This is done for every `xb` and `yb` in the batch

__20. Why is using callbacks better than writing a new training loop for each tweak you want to add?__

Consistent and well defined

Modularity



__21. What aspects of the design of fastai's callback system make it as flexible as copying and pasting bits of code?__

The callback can read every piece of information availiale in the training loop. Fastai provides this functionality.

__22. How can you get the list of events available to you when writing a callback?__

Type `event.` and hit Tab

__23. Write the `ModelResetter` callback (without peeking).__

In [None]:
class ModelResetter(Callback):
    def begin_train(self): self.model.reset()
    def begin_validate(self): self.model.reset()
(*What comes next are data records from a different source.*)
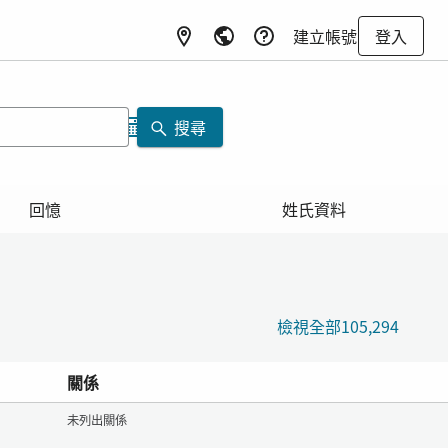
建立帳號
登入
搜尋
回憶
姓氏資料
檢視全部105,294
關係
未列出關係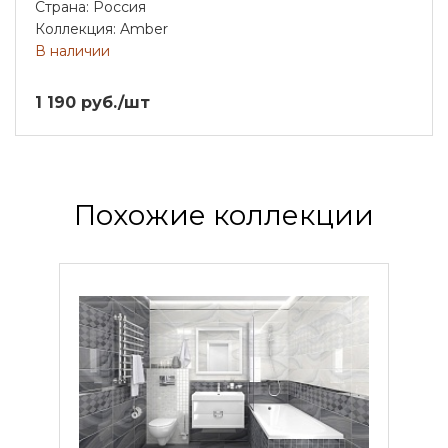
Страна: Россия
Коллекция: Amber
В наличии
1 190 руб./шт
Похожие коллекции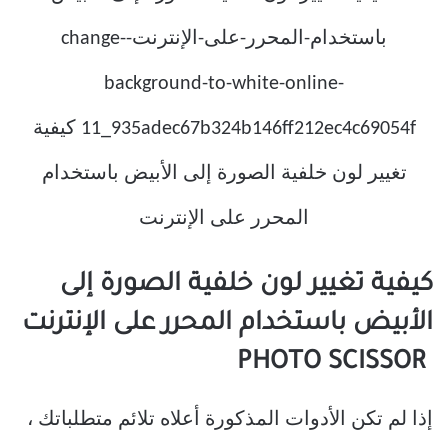
كيفية تغيير لون خلفية الصورة إلى
الأبيض باستخدام المحرر على الإنترنت
PHOTO SCISSOR
إذا لم تكن الأدوات المذكورة أعلاه تلائم متطلباتك ،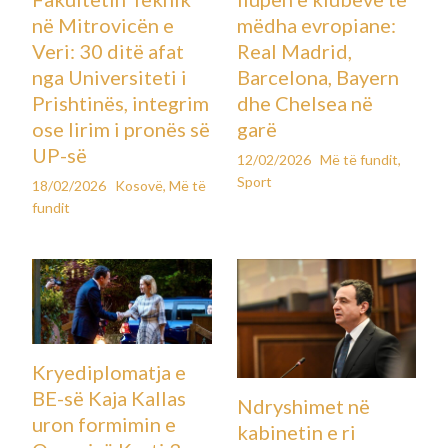
në Mitrovicën e
mëdha evropiane:
Veri: 30 ditë afat
Real Madrid,
nga Universiteti i
Barcelona, Bayern
Prishtinës, integrim
dhe Chelsea në
ose lirim i pronës së
garë
UP-së
12/02/2026
Më të fundit
,
Sport
18/02/2026
Kosovë
,
Më të
fundit
Kryediplomatja e
BE-së Kaja Kallas
Ndryshimet në
uron formimin e
kabinetin e ri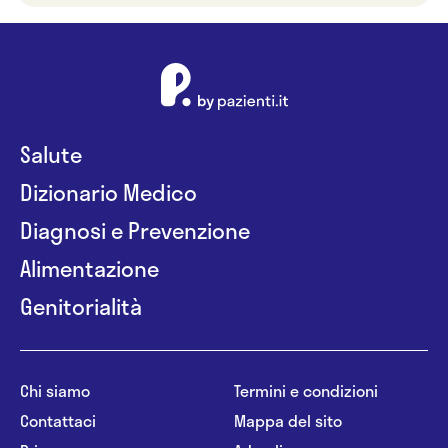
Salute
Dizionario Medico
Diagnosi e Prevenzione
Alimentazione
Genitorialità
Chi siamo
Termini e condizioni
Contattaci
Mappa del sito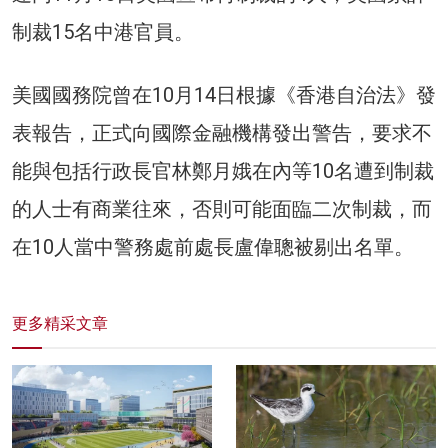
制裁15名中港官員。
美國國務院曾在10月14日根據《香港自治法》發
表報告，正式向國際金融機構發出警告，要求不
能與包括行政長官林鄭月娥在內等10名遭到制裁
的人士有商業往來，否則可能面臨二次制裁，而
在10人當中警務處前處長盧偉聰被剔出名單。
更多精采文章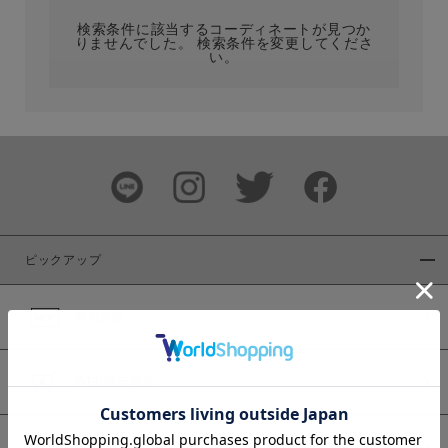
検索条件に該当するコーディネートが見つか
りませんでした。 検索条件を変更してくださ
い。
サイズ
ブランド
ピックアップ
新着商品
カラー
WEB限定商品
予約商品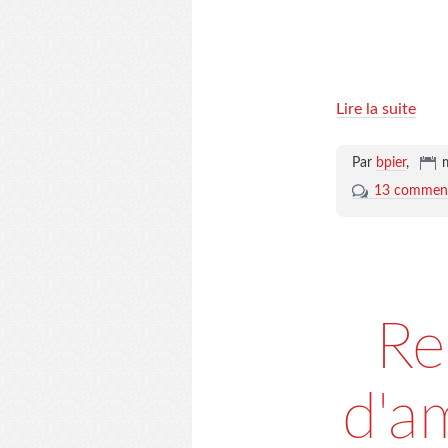
Lire la suite
Par
bpier
,
13 comment
Re
d'a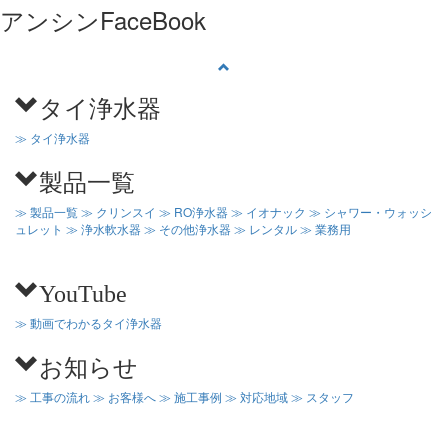
アンシンFaceBook
タイ浄水器
≫ タイ浄水器
製品一覧
≫ 製品一覧
≫ クリンスイ
≫ RO浄水器
≫ イオナック
≫ シャワー・ウォッシ
ュレット
≫ 浄水軟水器
≫ その他浄水器
≫ レンタル
≫ 業務用
YouTube
≫ 動画でわかるタイ浄水器
お知らせ
≫ 工事の流れ
≫ お客様へ
≫ 施工事例
≫ 対応地域
≫ スタッフ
__24. How can you access the necessary attributes of the training loop inside a callback? When can you use or not use the shortcuts that go with them?__

You can create specialised functions in the callback itself. The names of these functions should match the print out from the events variable.
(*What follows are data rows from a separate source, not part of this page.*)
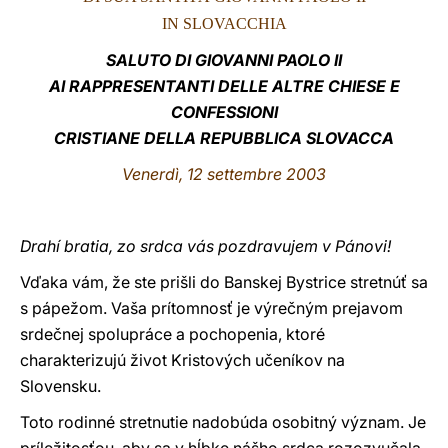
IN SLOVACCHIA
LATINE
SALUTO DI GIOVANNI PAOLO II
AI RAPPRESENTANTI DELLE ALTRE CHIESE E
CONFESSIONI
CRISTIANE DELLA REPUBBLICA SLOVACCA
Venerdì, 12 settembre 2003
Drahí bratia, zo srdca vás pozdravujem v Pánovi!
Vďaka vám, že ste prišli do Banskej Bystrice stretnúť sa
s pápežom. Vaša prítomnosť je výrečným prejavom
srdečnej spolupráce a pochopenia, ktoré
charakterizujú život Kristových učeníkov na
Slovensku.
Toto rodinné stretnutie nadobúda osobitný význam. Je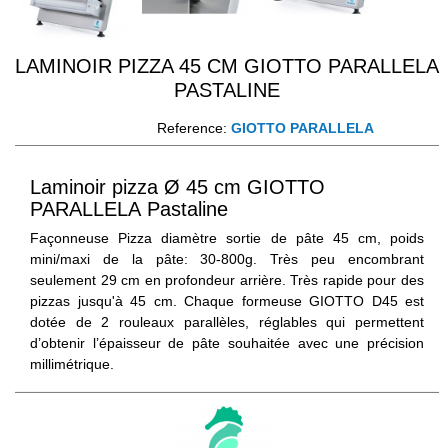
LAMINOIR PIZZA 45 CM GIOTTO PARALLELA
PASTALINE
Reference:
GIOTTO PARALLELA
Laminoir pizza Ø 45 cm GIOTTO
PARALLELA Pastaline
Façonneuse Pizza diamètre sortie de pâte 45 cm, poids
mini/maxi de la pâte: 30-800g. Très peu encombrant
seulement 29 cm en profondeur arrière. Très rapide pour des
pizzas jusqu'à 45 cm. Chaque formeuse GIOTTO D45 est
dotée de 2 rouleaux parallèles, réglables qui permettent
d’obtenir l’épaisseur de pâte souhaitée avec une précision
millimétrique.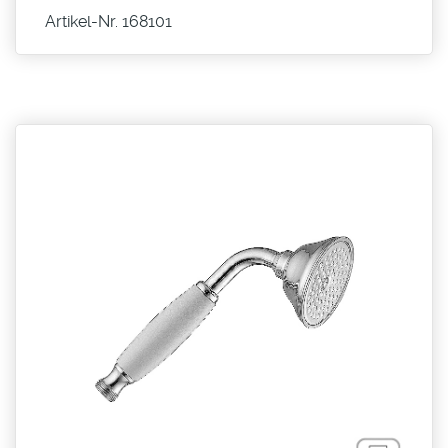
Artikel-Nr. 168101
You can access attributes associated with the learner such as model and data. The full list in mentioned in the chapter.

__25. Write the `TerminateOnNaN` callback (without peeking, if possible).__

In [None]:
class TerminateOnNaN(Callback):
    run_before = Recorder
    def after_batch(self):
        if torch.isinf(self.loss) or torch.isnan(self.loss):
            raise CancelFitException

__26. How do you make sure your callback runs after or before another callback?__

You can use the `run_before` or `run_after` parameter